[Stored data entries]

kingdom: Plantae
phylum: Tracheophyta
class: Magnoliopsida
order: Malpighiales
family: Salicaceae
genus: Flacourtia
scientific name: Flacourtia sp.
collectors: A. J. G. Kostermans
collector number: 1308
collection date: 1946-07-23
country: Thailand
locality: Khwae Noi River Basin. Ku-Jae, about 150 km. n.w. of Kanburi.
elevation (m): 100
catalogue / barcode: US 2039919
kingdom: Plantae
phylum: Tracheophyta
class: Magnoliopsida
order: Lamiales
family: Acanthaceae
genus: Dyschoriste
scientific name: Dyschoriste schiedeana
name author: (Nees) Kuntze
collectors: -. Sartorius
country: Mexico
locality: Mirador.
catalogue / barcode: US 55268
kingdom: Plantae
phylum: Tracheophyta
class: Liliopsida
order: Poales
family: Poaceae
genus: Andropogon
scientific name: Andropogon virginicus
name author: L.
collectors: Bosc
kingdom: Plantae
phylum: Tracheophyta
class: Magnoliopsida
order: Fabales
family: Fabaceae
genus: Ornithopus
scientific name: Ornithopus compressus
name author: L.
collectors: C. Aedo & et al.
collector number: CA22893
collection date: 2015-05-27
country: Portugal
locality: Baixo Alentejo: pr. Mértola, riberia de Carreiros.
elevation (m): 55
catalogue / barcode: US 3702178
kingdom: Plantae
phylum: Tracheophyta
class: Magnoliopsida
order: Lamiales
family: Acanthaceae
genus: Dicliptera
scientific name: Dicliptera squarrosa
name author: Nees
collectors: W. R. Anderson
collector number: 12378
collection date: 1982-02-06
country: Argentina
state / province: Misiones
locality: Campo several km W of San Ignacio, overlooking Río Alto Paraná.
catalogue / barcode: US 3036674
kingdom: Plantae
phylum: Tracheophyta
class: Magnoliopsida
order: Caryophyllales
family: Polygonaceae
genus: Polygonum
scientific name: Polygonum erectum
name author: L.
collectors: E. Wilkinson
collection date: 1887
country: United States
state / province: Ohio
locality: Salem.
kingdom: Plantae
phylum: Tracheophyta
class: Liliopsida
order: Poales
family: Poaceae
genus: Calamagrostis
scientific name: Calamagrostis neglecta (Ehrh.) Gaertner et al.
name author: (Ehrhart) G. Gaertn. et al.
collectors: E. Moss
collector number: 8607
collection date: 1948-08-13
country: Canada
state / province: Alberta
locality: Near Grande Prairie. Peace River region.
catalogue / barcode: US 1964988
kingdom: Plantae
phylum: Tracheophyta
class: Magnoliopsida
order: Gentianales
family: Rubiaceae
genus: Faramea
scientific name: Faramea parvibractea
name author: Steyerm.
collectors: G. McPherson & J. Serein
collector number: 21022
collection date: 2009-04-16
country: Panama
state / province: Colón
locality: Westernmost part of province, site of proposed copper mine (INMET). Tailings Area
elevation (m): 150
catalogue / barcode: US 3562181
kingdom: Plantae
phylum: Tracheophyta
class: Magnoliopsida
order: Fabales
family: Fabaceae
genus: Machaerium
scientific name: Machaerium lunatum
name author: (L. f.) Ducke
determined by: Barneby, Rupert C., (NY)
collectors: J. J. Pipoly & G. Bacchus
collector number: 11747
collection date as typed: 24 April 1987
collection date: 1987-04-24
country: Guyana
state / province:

AIM
Copy all of the data above line for line, without changing a single character.

EXERCISE SOLUTION
kingdom: Plantae
phylum: Tracheophyta
class: Magnoliopsida
order: Malpighiales
family: Salicaceae
genus: Flacourtia
scientific name: Flacourtia sp.
collectors: A. J. G. Kostermans
collector number: 1308
collection date: 1946-07-23
country: Thailand
locality: Khwae Noi River Basin. Ku-Jae, about 150 km. n.w. of Kanburi.
elevation (m): 100
catalogue / barcode: US 2039919
kingdom: Plantae
phylum: Tracheophyta
class: Magnoliopsida
order: Lamiales
family: Acanthaceae
genus: Dyschoriste
scientific name: Dyschoriste schiedeana
name author: (Nees) Kuntze
collectors: -. Sartorius
country: Mexico
locality: Mirador.
catalogue / barcode: US 55268
kingdom: Plantae
phylum: Tracheophyta
class: Liliopsida
order: Poales
family: Poaceae
genus: Andropogon
scientific name: Andropogon virginicus
name author: L.
collectors: Bosc
kingdom: Plantae
phylum: Tracheophyta
class: Magnoliopsida
order: Fabales
family: Fabaceae
genus: Ornithopus
scientific name: Ornithopus compressus
name author: L.
collectors: C. Aedo & et al.
collector number: CA22893
collection date: 2015-05-27
country: Portugal
locality: Baixo Alentejo: pr. Mértola, riberia de Carreiros.
elevation (m): 55
catalogue / barcode: US 3702178
kingdom: Plantae
phylum: Tracheophyta
class: Magnoliopsida
order: Lamiales
family: Acanthaceae
genus: Dicliptera
scientific name: Dicliptera squarrosa
name author: Nees
collectors: W. R. Anderson
collector number: 12378
collection date: 1982-02-06
country: Argentina
state / province: Misiones
locality: Campo several km W of San Ignacio, overlooking Río Alto Paraná.
catalogue / barcode: US 3036674
kingdom: Plantae
phylum: Tracheophyta
class: Magnoliopsida
order: Caryophyllales
family: Polygonaceae
genus: Polygonum
scientific name: Polygonum erectum
name author: L.
collectors: E. Wilkinson
collection date: 1887
country: United States
state / province: Ohio
locality: Salem.
kingdom: Plantae
phylum: Tracheophyta
class: Liliopsida
order: Poales
family: Poaceae
genus: Calamagrostis
scientific name: Calamagrostis neglecta (Ehrh.) Gaertner et al.
name author: (Ehrhart) G. Gaertn. et al.
collectors: E. Moss
collector number: 8607
collection date: 1948-08-13
country: Canada
state / province: Alberta
locality: Near Grande Prairie. Peace River region.
catalogue / barcode: US 1964988
kingdom: Plantae
phylum: Tracheophyta
class: Magnoliopsida
order: Gentianales
family: Rubiaceae
genus: Faramea
scientific name: Faramea parvibractea
name author: Steyerm.
collectors: G. McPherson & J. Serein
collector number: 21022
collection date: 2009-04-16
country: Panama
state / province: Colón
locality: Westernmost part of province, site of proposed copper mine (INMET). Tailings Area
elevation (m): 150
catalogue / barcode: US 3562181
kingdom: Plantae
phylum: Tracheophyta
class: Magnoliopsida
order: Fabales
family: Fabaceae
genus: Machaerium
scientific name: Machaerium lunatum
name author: (L. f.) Ducke
determined by: Barneby, Rupert C., (NY)
collectors: J. J. Pipoly & G. Bacchus
collector number: 11747
collection date as typed: 24 April 1987
collection date: 1987-04-24
country: Guyana
state / province:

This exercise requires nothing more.